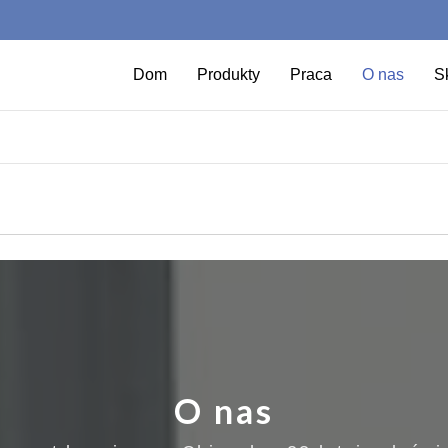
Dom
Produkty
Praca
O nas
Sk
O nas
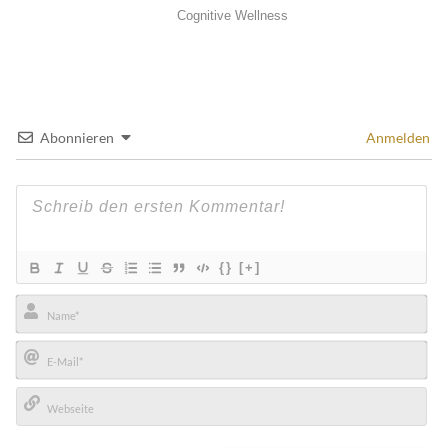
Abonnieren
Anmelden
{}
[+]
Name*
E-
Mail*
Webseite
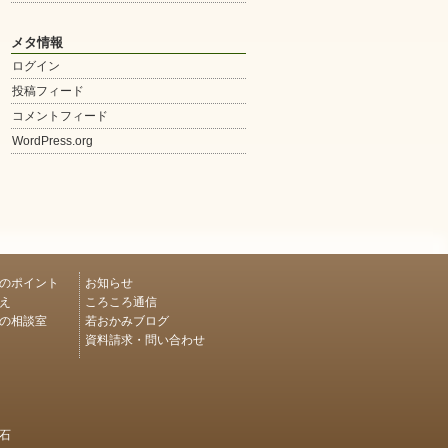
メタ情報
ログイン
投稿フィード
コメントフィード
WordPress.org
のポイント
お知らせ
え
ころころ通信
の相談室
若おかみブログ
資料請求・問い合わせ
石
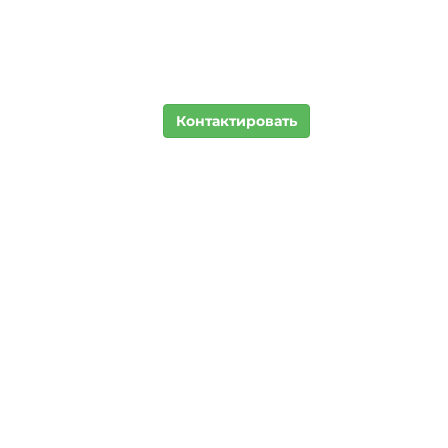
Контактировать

::::

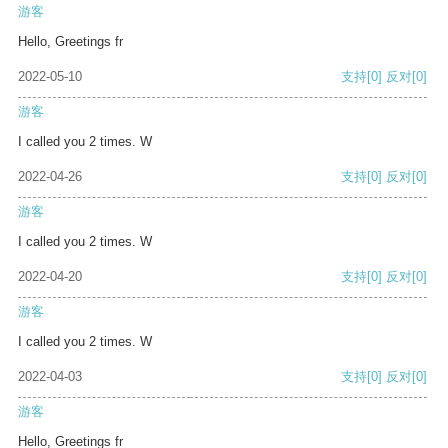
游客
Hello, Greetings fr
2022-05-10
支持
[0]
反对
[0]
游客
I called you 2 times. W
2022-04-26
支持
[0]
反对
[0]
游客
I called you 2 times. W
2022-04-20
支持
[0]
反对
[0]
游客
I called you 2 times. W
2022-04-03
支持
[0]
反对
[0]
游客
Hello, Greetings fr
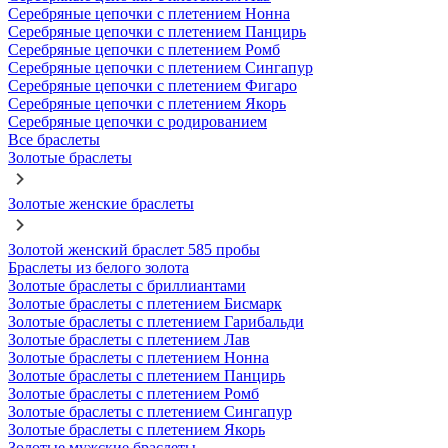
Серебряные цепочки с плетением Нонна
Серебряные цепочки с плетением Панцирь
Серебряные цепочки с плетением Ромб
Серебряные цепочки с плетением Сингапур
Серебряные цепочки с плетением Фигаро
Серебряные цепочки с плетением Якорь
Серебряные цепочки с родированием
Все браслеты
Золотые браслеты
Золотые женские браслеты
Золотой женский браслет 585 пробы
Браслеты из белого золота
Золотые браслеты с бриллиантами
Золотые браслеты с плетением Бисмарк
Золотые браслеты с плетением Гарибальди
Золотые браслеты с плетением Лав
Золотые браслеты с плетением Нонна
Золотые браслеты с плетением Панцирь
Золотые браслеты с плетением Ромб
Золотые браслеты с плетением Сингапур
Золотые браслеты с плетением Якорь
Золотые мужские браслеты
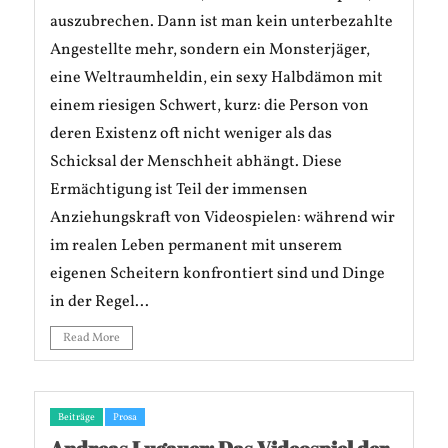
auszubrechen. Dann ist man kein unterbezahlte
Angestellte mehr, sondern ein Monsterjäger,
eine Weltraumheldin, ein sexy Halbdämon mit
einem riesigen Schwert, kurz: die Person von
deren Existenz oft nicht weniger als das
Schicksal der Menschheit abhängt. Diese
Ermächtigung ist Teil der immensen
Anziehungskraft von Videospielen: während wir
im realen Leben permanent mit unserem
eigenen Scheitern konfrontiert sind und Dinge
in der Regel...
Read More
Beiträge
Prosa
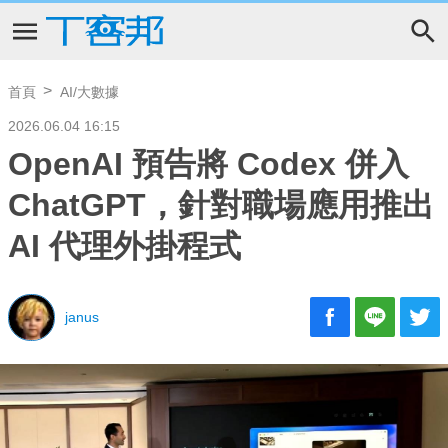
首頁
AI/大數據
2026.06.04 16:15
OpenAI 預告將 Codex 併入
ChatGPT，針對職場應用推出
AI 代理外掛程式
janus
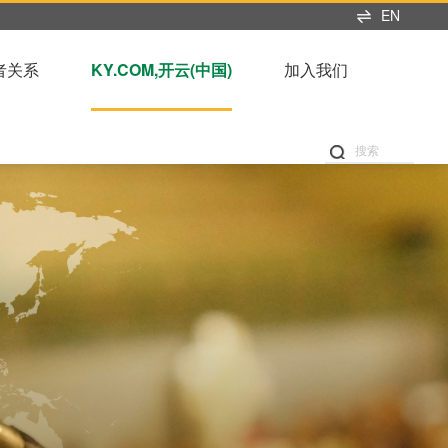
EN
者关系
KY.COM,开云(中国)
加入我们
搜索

::::

Check each line of the material above for the string "Ромб". Please count those that have it and reply with the number only.

» Exercise solution: 2